Additionally, the more I listen to historically under-represented voices in the fandom (thinking particularly of those speaking on the experiences of non-white fans), the more I am beginning to understand the complexities of Tolkien and his fandom. As I become more integrated with both, I am also more frustrated with both and with myself for their limitations and my acceptance of them. So my personal growth with Tolkien is happening at the same time as, and entwined with, these considerations, which is a strange, sometimes bewildering, fascinating, and valuable experience. I’m also still chewing over how my identities as a disabled, autistic, queer fan actually work together as well – I’d not really imagined until recently that they could ever be relevant, but the more personally involved I get with Tolkien’s work, the more I end up thinking about it. One day, I may even have some answers…
5. Would you ever recommend Tolkien’s work? Why/Why not?
Between my own insecurities about looking like “one of those nerds” (which I am, but I am other things too) and the knowledge that the fandom isn’t always a comfortable place to be for everyone, I do sometimes hesitate to recommend Tolkien. As I am sure many other autistic and/or neurodivergent folk will know, balancing between sharing your love for a subject with people and info-dumping on them so hard they end up too dazed to take the recommendation is tricky! I love the films, radio plays, audiobooks, and print books equally and for different reasons, and I enjoy sharing that love with people along whatever lines they want to work, especially if someone finds a way to access Tolkien that they didn’t know about – I love it when people realise they can access Tolkien, having thought they couldn’t before. If someone has only seen the films, I think that’s great, and there’s loads to talk about there. I want to suggest the books in those conversations, purely for a different and slightly expanded take on the same material, but I’m always wary because of the slightly gatekeeper-ish nature of that suggestion in other contexts.

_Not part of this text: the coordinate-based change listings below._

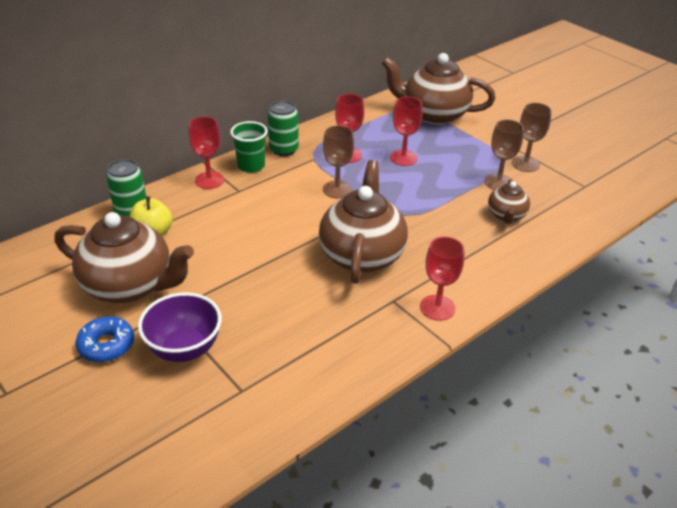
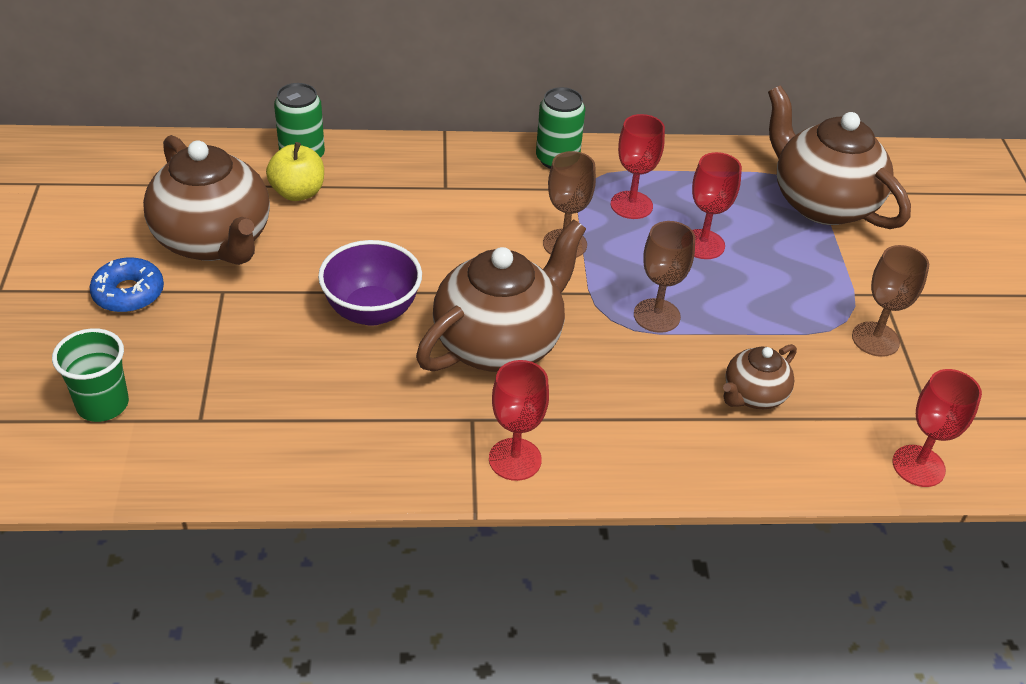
camera: 35 degrees right, 5 degrees up
(184, 349) = (194, 341): purple bowl -> purple bowl (372, 311)
(209, 180) = (426, 157): red goblet -> red goblet (918, 466)
(251, 166) = (493, 162): green cup -> green cup (103, 404)
(498, 182) = (800, 344): brown goblet -> brown goblet (656, 315)

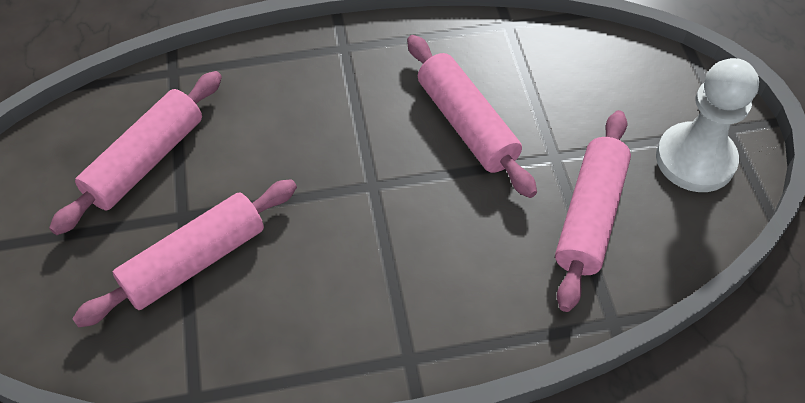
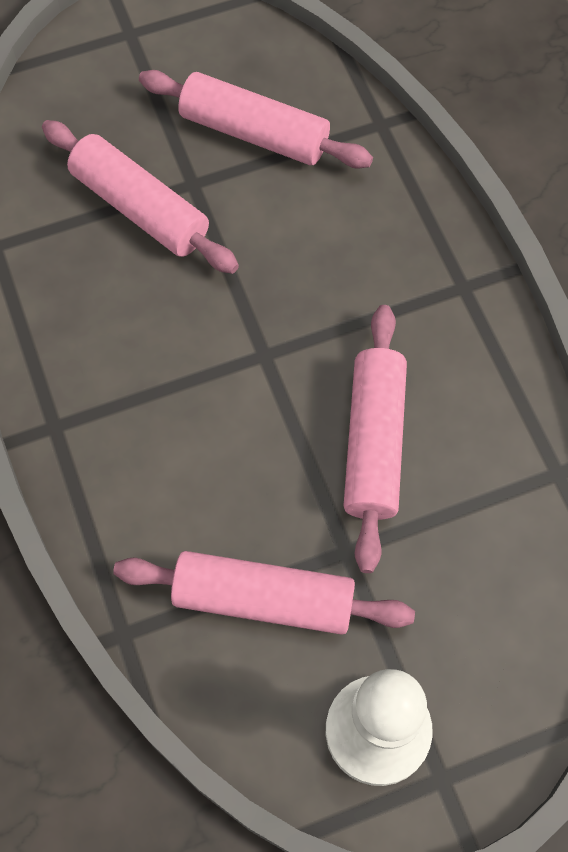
camera: 80 degrees right, 10 degrees up
(467, 124) = (374, 443): pink rolling pin -> pink rolling pin turned 45 degrees counterclockwise

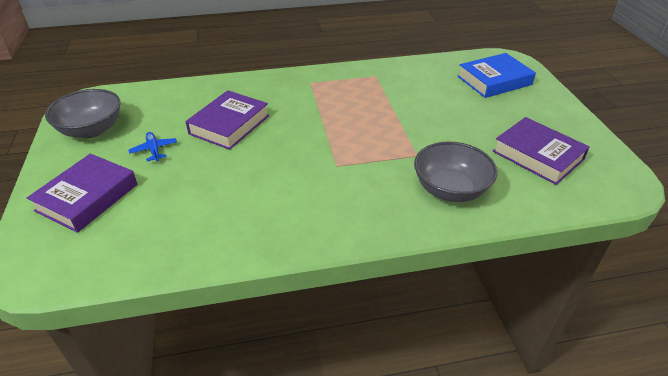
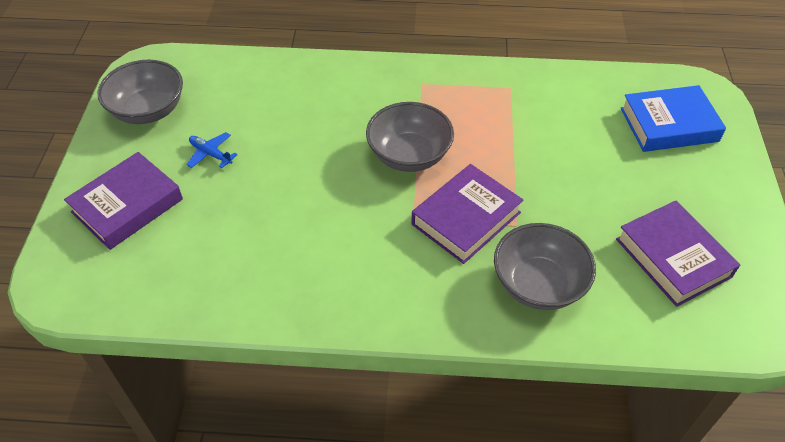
camera: 15 degrees right, 10 degrees up
(154, 150) = (210, 154): blue plane -> blue plane turned 45 degrees counterclockwise
(229, 125) = (304, 133): purple book -> purple book (466, 218)
(317, 126) = (409, 155): none -> grey bowl

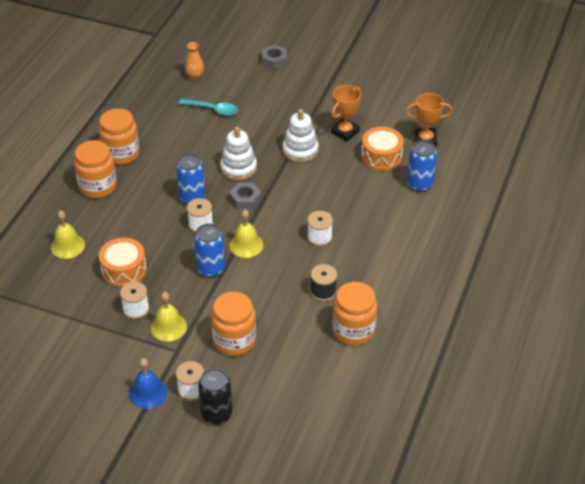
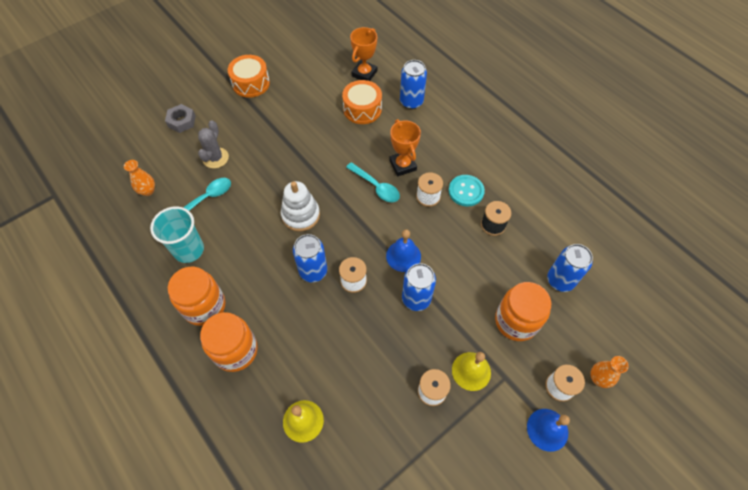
camera: 60 degrees left, 15 degrees up
(124, 270) = (372, 378): orange drum -> orange drum (251, 83)
(161, 123) = (189, 250): none -> turquoise cup
(216, 414) = (598, 378): black can -> orange vase
(245, 199) = (345, 229): grey nut -> none
(246, 245) = (403, 256): yellow bell -> blue bell
(254, 95) = (215, 158): none -> grey cactus
(298, 358) = (560, 280): none -> blue can
(300, 150) = (313, 159): white stacking toy -> none
(303, 200) = (376, 187): none -> turquoise spoon
(345, 132) = (315, 118): orange trophy -> orange trophy (403, 165)
(346, 260) = (466, 191): none -> turquoise button
(353, 330) = (548, 225): orange jar -> none

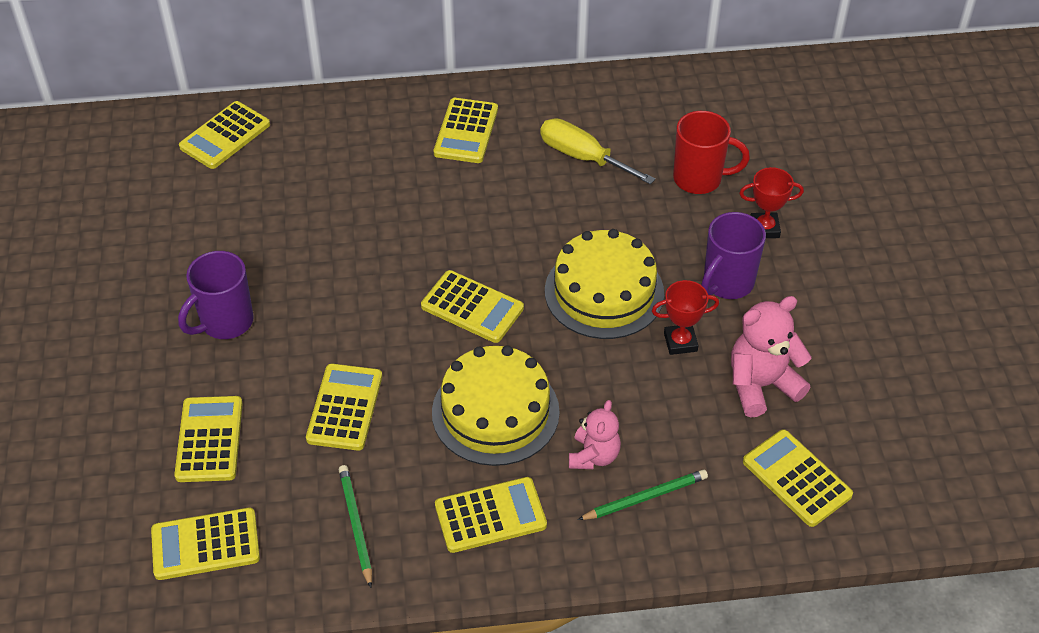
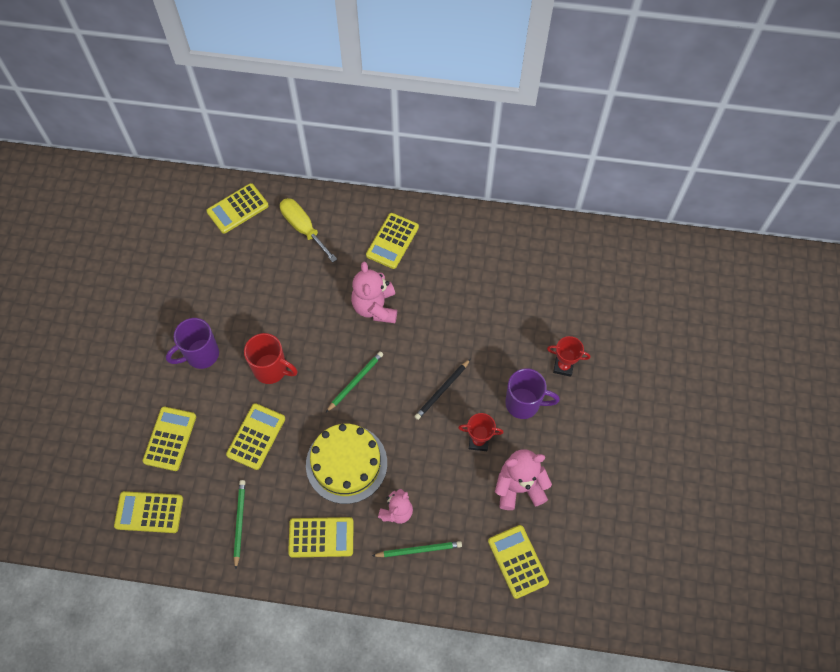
camera: 15 degrees right, 15 degrees up
(469, 212) = (375, 307): none -> pink teddy bear
(472, 307) = (355, 381): yellow calculator -> green pencil
(583, 157) = (462, 280): yellow screwdriver -> yellow screwdriver (303, 228)
(604, 292) = (442, 390): yellow cake -> black pencil
(699, 179) = (533, 316): red mug -> red mug (271, 369)
(727, 283) = (524, 403): purple mug -> purple mug turned 135 degrees counterclockwise

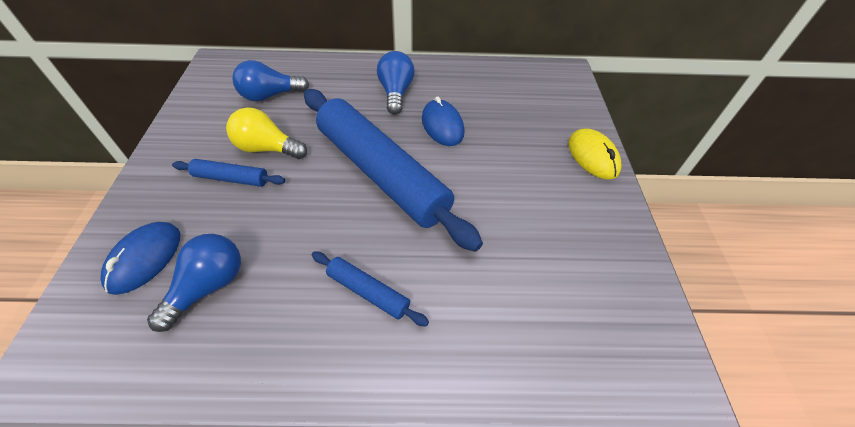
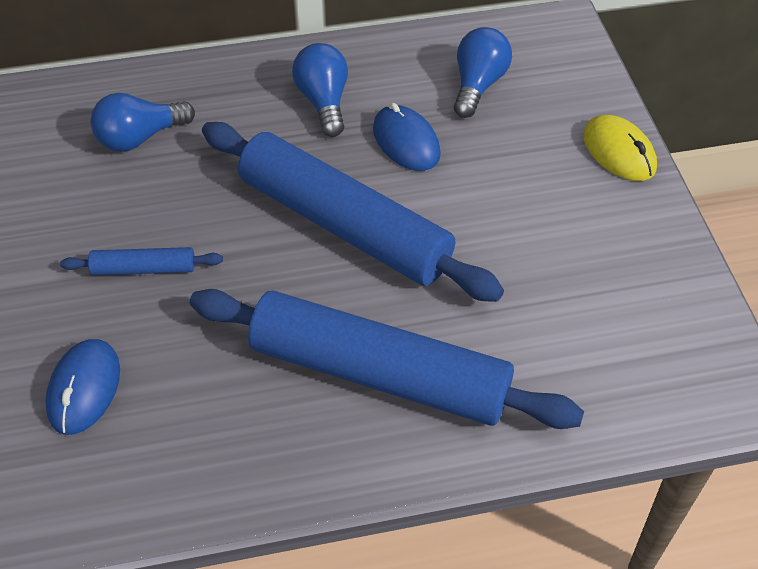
camera: 10 degrees left, 0 degrees up
(208, 286) = (182, 404): blue light bulb -> blue light bulb (478, 85)
(267, 148) = (173, 218): yellow light bulb -> none
(368, 292) = (379, 373): blue rolling pin -> blue rolling pin, size x2.35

For all that, though, I would ultimately recommend him to anyone who was even tangentially interested in fantasy, who enjoyed the films, who enjoys a good radio play, or enjoys authors who riff off and invent mythology. I like to think of the fandom as a huge expanse of land with many different routes in and many places to set up camp once you’re in there. There is room for all, and new spots popping up all the time (I think those who come by way of Amazon will end up with a decent-sized pitch!) – it’s all the fandom, it’s all based on the same stuff, and in the end, the more the merrier.